Oil Prices: Speculation and "Peak Oil Theory"

Investors Business Daily has an interesting editorial this morning on some of the causes of the present high oil prices, Peak Oil: An Idea Whose Time Is Up.

Some analysts believe that investors who have swallowed the peak oil theory are pricing oil higher because they fear the world is running out of crude and permanent shortages are nigh. They shouldn't believe it.

The peak oil theory was popularized by Shell Oil geophysicist M. King Hubbert. He predicted in a 1956 paper that U.S. oil production would peak by the early 1970s and then decline sharply. The peak oilers — many of whom quietly want the world to run out of oil — say he was right. But they're missing some key points.

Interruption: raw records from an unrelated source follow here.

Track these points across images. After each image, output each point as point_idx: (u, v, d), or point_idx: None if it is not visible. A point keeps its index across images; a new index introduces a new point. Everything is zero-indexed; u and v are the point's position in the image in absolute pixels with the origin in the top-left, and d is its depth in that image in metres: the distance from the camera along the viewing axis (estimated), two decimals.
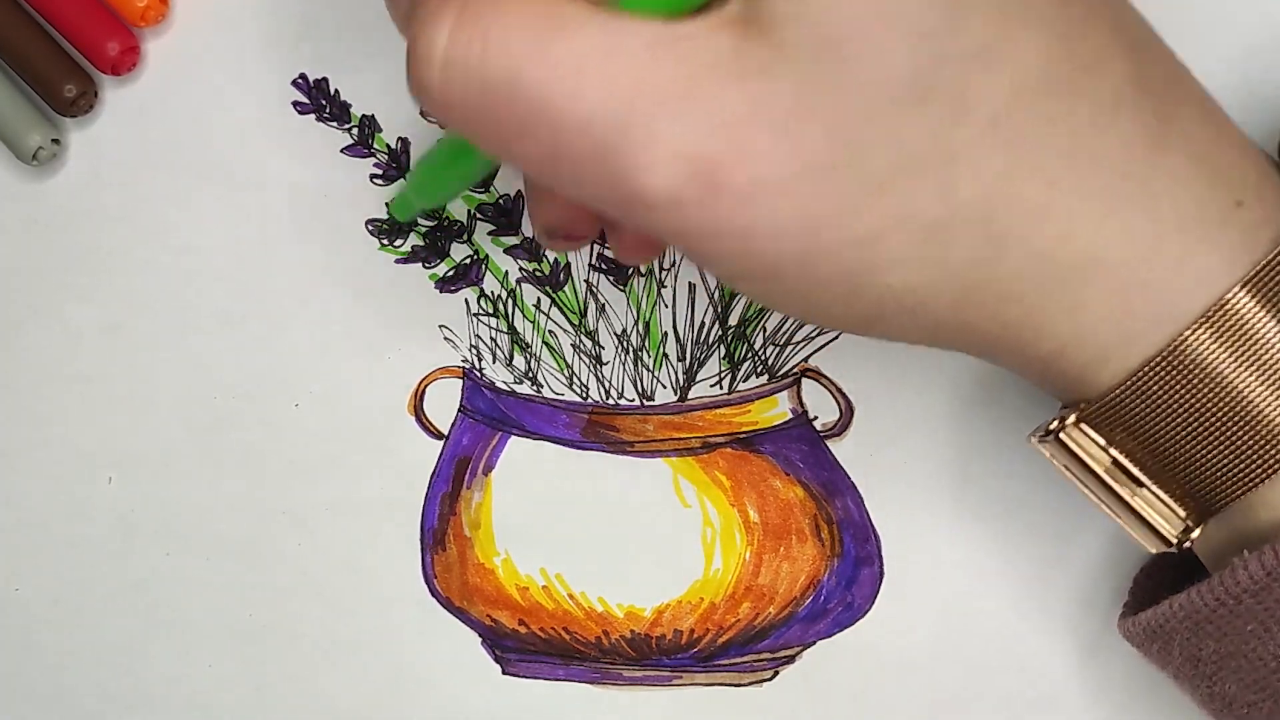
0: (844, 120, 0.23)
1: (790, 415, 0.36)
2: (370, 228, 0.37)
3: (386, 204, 0.36)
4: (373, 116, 0.37)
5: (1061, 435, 0.27)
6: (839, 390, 0.36)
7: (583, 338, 0.37)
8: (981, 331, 0.26)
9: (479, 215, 0.37)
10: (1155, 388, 0.26)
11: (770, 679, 0.37)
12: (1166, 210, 0.25)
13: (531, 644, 0.37)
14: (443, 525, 0.37)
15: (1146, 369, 0.26)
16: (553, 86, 0.23)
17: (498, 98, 0.24)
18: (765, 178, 0.23)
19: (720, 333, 0.36)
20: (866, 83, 0.23)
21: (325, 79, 0.37)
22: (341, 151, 0.37)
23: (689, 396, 0.36)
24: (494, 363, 0.37)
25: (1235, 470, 0.26)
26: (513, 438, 0.37)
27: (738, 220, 0.24)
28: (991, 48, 0.23)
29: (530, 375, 0.37)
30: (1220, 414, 0.26)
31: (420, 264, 0.37)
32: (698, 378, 0.36)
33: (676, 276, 0.36)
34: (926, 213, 0.24)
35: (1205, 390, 0.26)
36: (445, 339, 0.37)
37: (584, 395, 0.37)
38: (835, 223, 0.24)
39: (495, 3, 0.24)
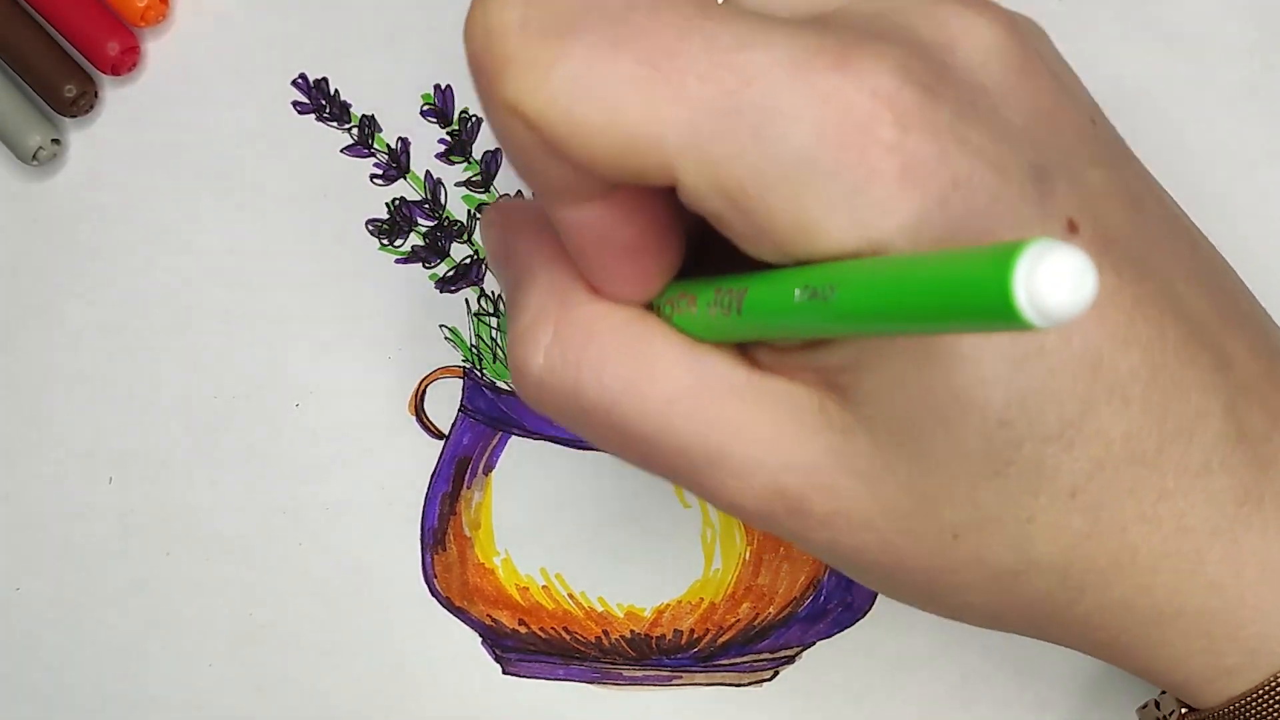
0: (920, 482, 0.23)
1: None
2: (370, 228, 0.37)
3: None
4: (373, 116, 0.37)
5: None
6: None
7: None
8: (1065, 643, 0.27)
9: (479, 215, 0.37)
10: (1261, 712, 0.26)
11: (770, 679, 0.37)
12: (1253, 566, 0.25)
13: (531, 644, 0.37)
14: (443, 525, 0.37)
15: (1246, 701, 0.26)
16: (645, 420, 0.24)
17: (592, 418, 0.24)
18: (847, 512, 0.24)
19: None
20: (941, 459, 0.23)
21: (325, 79, 0.37)
22: (341, 151, 0.37)
23: None
24: (494, 362, 0.37)
25: None
26: (513, 437, 0.37)
27: (823, 535, 0.24)
28: (1072, 428, 0.23)
29: None
30: None
31: (420, 264, 0.37)
32: None
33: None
34: (1002, 562, 0.24)
35: None
36: (445, 339, 0.37)
37: None
38: (912, 554, 0.24)
39: (587, 335, 0.24)
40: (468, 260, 0.37)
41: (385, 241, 0.37)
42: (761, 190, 0.21)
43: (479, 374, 0.37)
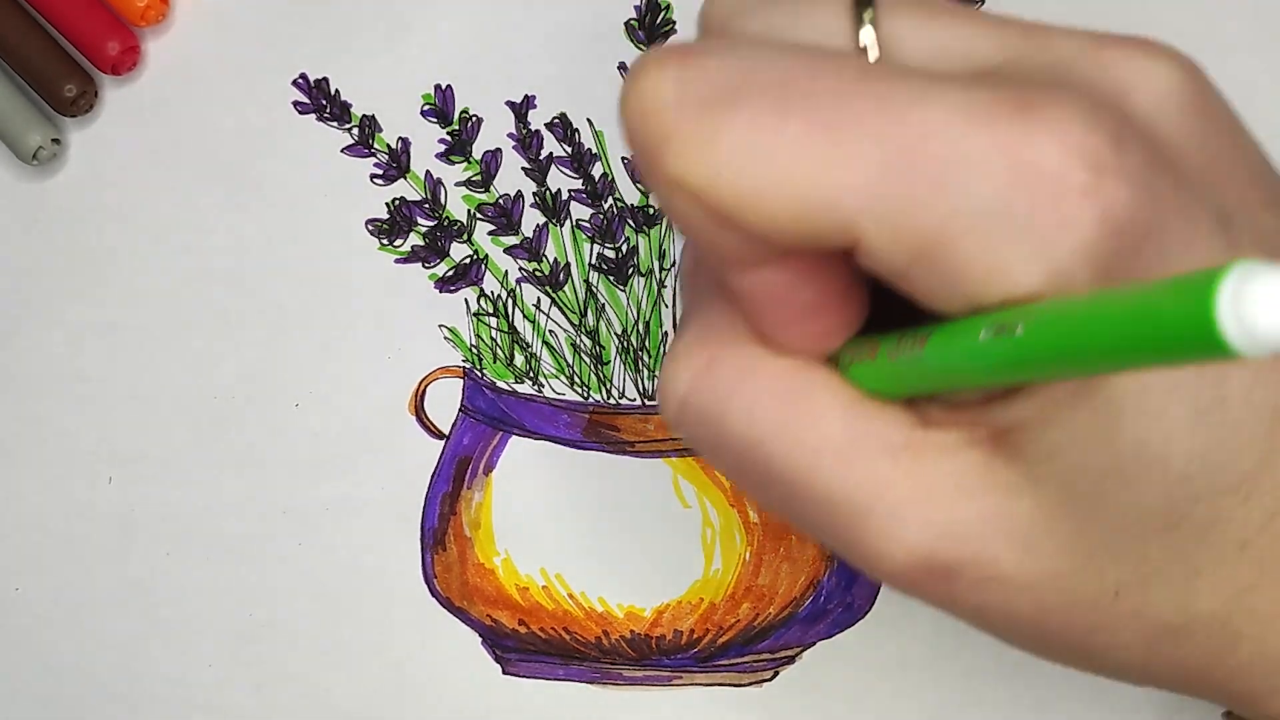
0: (1085, 541, 0.23)
1: None
2: (370, 228, 0.37)
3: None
4: (373, 116, 0.37)
5: None
6: None
7: (583, 338, 0.37)
8: (1208, 697, 0.26)
9: (479, 215, 0.37)
10: None
11: (770, 679, 0.37)
12: None
13: (531, 644, 0.37)
14: (443, 525, 0.37)
15: None
16: (791, 464, 0.23)
17: (729, 450, 0.24)
18: (1001, 577, 0.23)
19: None
20: (1114, 517, 0.23)
21: (325, 79, 0.37)
22: (341, 151, 0.37)
23: None
24: (494, 362, 0.37)
25: None
26: (513, 438, 0.37)
27: (972, 601, 0.24)
28: (1249, 481, 0.23)
29: (531, 375, 0.37)
30: None
31: (420, 264, 0.37)
32: None
33: (677, 277, 0.36)
34: (1162, 617, 0.24)
35: None
36: (445, 339, 0.37)
37: (585, 395, 0.37)
38: (1068, 614, 0.24)
39: (747, 370, 0.24)
40: (467, 260, 0.37)
41: (385, 241, 0.37)
42: (949, 242, 0.21)
43: (479, 374, 0.37)
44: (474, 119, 0.37)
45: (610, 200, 0.36)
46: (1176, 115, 0.23)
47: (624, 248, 0.36)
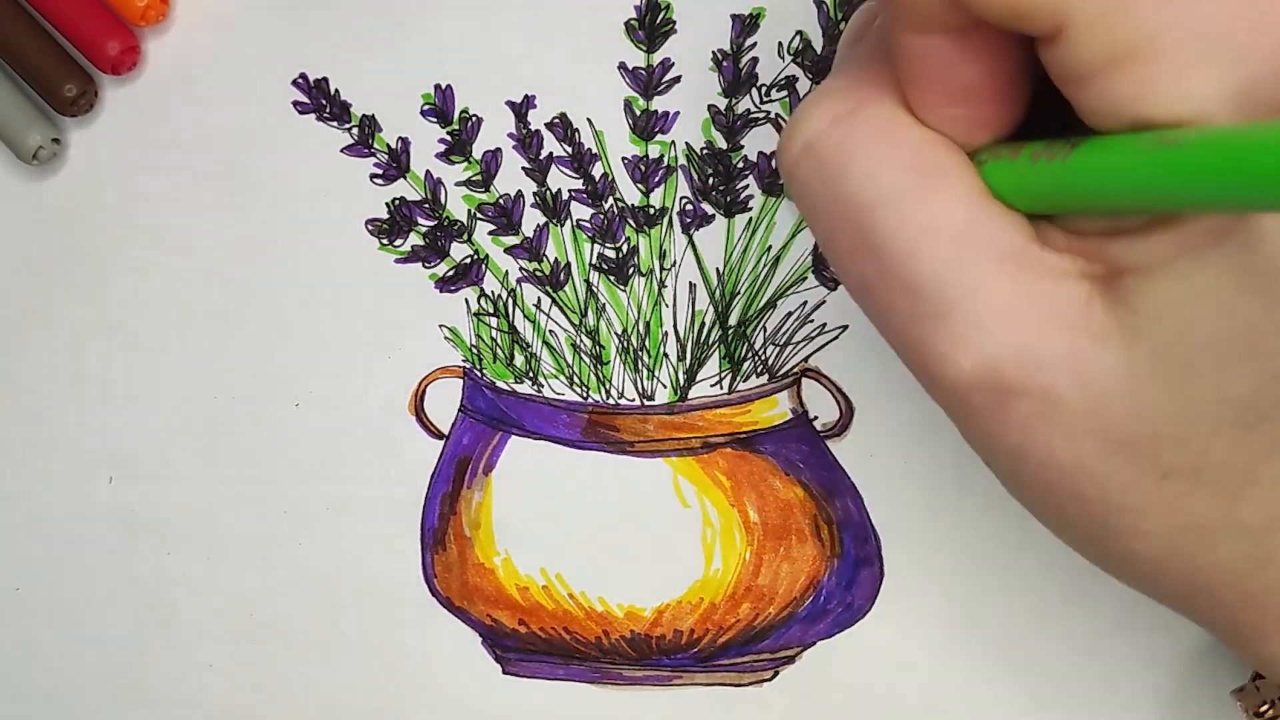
0: (1157, 413, 0.22)
1: (790, 415, 0.36)
2: (370, 228, 0.37)
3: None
4: (373, 116, 0.37)
5: None
6: (839, 390, 0.36)
7: (583, 338, 0.37)
8: (1202, 613, 0.26)
9: (479, 215, 0.37)
10: None
11: (770, 679, 0.37)
12: None
13: (531, 644, 0.37)
14: (443, 525, 0.37)
15: None
16: (897, 234, 0.23)
17: (838, 206, 0.23)
18: (1053, 421, 0.23)
19: (720, 333, 0.36)
20: (1197, 396, 0.22)
21: (325, 79, 0.37)
22: (341, 151, 0.37)
23: (689, 396, 0.36)
24: (494, 362, 0.37)
25: None
26: (513, 437, 0.37)
27: (1011, 439, 0.23)
28: None
29: (530, 375, 0.37)
30: None
31: (420, 264, 0.37)
32: (698, 378, 0.36)
33: (676, 276, 0.36)
34: (1201, 516, 0.23)
35: None
36: (445, 339, 0.37)
37: (584, 395, 0.37)
38: (1102, 484, 0.23)
39: (886, 128, 0.23)
40: (467, 260, 0.37)
41: (385, 241, 0.37)
42: (1156, 52, 0.20)
43: (479, 374, 0.37)
44: (474, 119, 0.37)
45: (610, 200, 0.36)
46: None
47: (624, 248, 0.36)
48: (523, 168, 0.37)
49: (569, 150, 0.37)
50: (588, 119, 0.36)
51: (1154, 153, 0.19)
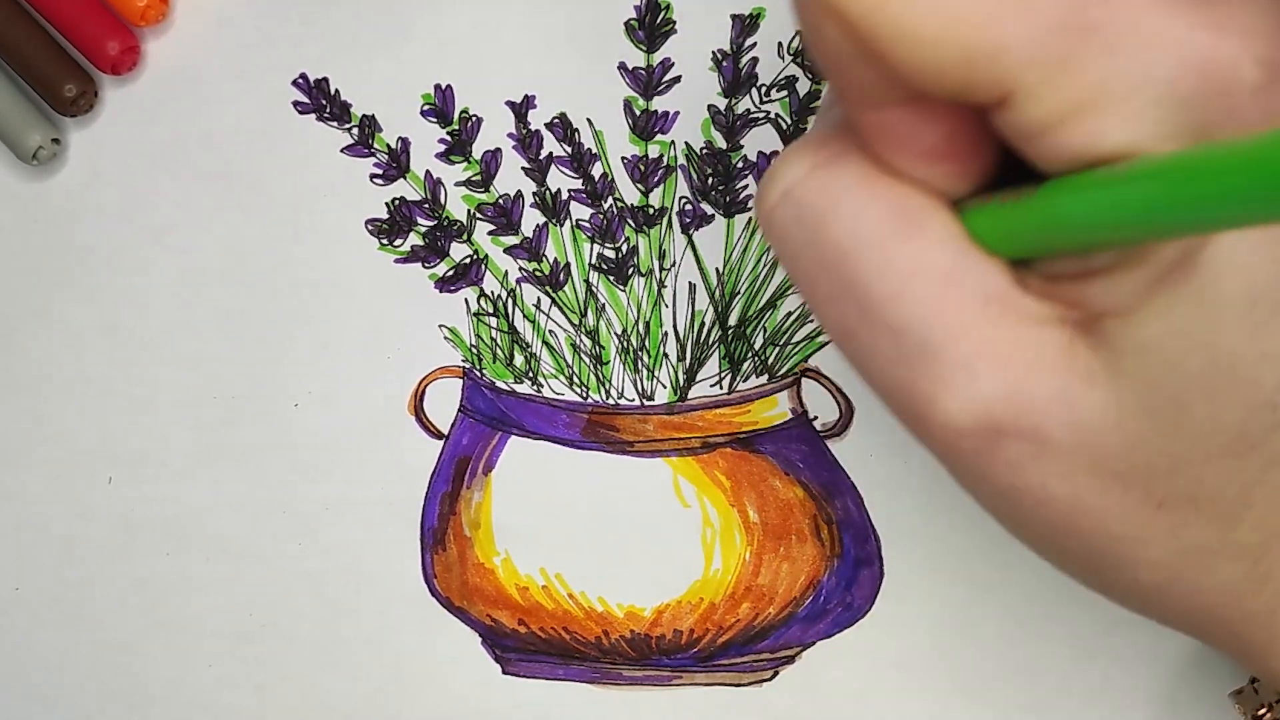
0: (1147, 446, 0.22)
1: (790, 415, 0.36)
2: (370, 228, 0.37)
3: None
4: (373, 116, 0.37)
5: None
6: (839, 390, 0.36)
7: (583, 338, 0.37)
8: (1207, 633, 0.26)
9: (479, 215, 0.37)
10: None
11: (770, 679, 0.37)
12: None
13: (531, 644, 0.37)
14: (443, 525, 0.37)
15: None
16: (880, 278, 0.23)
17: (818, 251, 0.23)
18: (1046, 460, 0.23)
19: (720, 333, 0.36)
20: (1185, 429, 0.22)
21: (325, 79, 0.37)
22: (341, 151, 0.37)
23: (689, 396, 0.36)
24: (494, 362, 0.37)
25: None
26: (513, 438, 0.37)
27: (1004, 480, 0.23)
28: None
29: (530, 375, 0.37)
30: None
31: (420, 264, 0.37)
32: (698, 378, 0.36)
33: (676, 276, 0.36)
34: (1199, 539, 0.24)
35: None
36: (445, 339, 0.37)
37: (584, 395, 0.37)
38: (1100, 517, 0.23)
39: (862, 176, 0.23)
40: (467, 260, 0.37)
41: (385, 241, 0.37)
42: (1105, 106, 0.20)
43: (479, 374, 0.37)
44: (474, 119, 0.37)
45: (610, 200, 0.36)
46: None
47: (624, 248, 0.36)
48: (522, 168, 0.37)
49: (569, 150, 0.37)
50: (587, 119, 0.36)
51: (1112, 179, 0.20)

Yes, domestic output has peaked. But it peaked at a level 13% above what Hubbert predicted. And the peak wasn't followed by a falling-off-the-table decline. Output rose after a temporary slide.

The problem with "peak oil" is that it assumes that oil output would be down because oil is running out. That's not the case, especially with U.S. oil production. We have plenty of domestic oil - we're just not allowed to tap into it.

U.S. production is trending down again, but it's not because there's no oil. It's due to shortsighted policies that prevent the industry from drilling for the almost 100 billion barrels of crude known to be under Alaska's Arctic National Wildlife Refuge and beneath the oceans just off of America's coasts. It's because politics and political correctness block the development of Big Sky state oil shale fields, where as much as 2 trillion barrels of crude, by some estimates, sit idle.

It's possible that rather than falling for the peak oil theory, investors simply are considering the reality that Congress has done nothing to increase crude output, and that continuing on that foolish path will indeed bring shortages.

And total world output is actually growing - the International Energy Agency estimates that output will grow from a present 85 million barrels a day to 115 million barrels a day in the next seven years. And what about the question of just how much untapped known oil reserves are left?

Cambridge Energy Research Associates argues that the remaining global oil resource base is 3.74 trillion barrels. That's more than triple the peak oil estimate of 1.2 trillion barrels. CERA also has noted that output will not fall as quickly as peak oil alarmists think.

...By the way, this estimate doesn't even consider undiscovered and untapped oil fields. Nor are unconventional sources, such as shale oil, part of the equation.

The bottom line - high oil prices are being caused by our own self-limitation on pursuing domestic oil resources, coupled with commodity price speculation that drives prices higher and higher.

I wonder when Congress is going to investigate itself - and hedge fund oil commodity speculators like George Soros?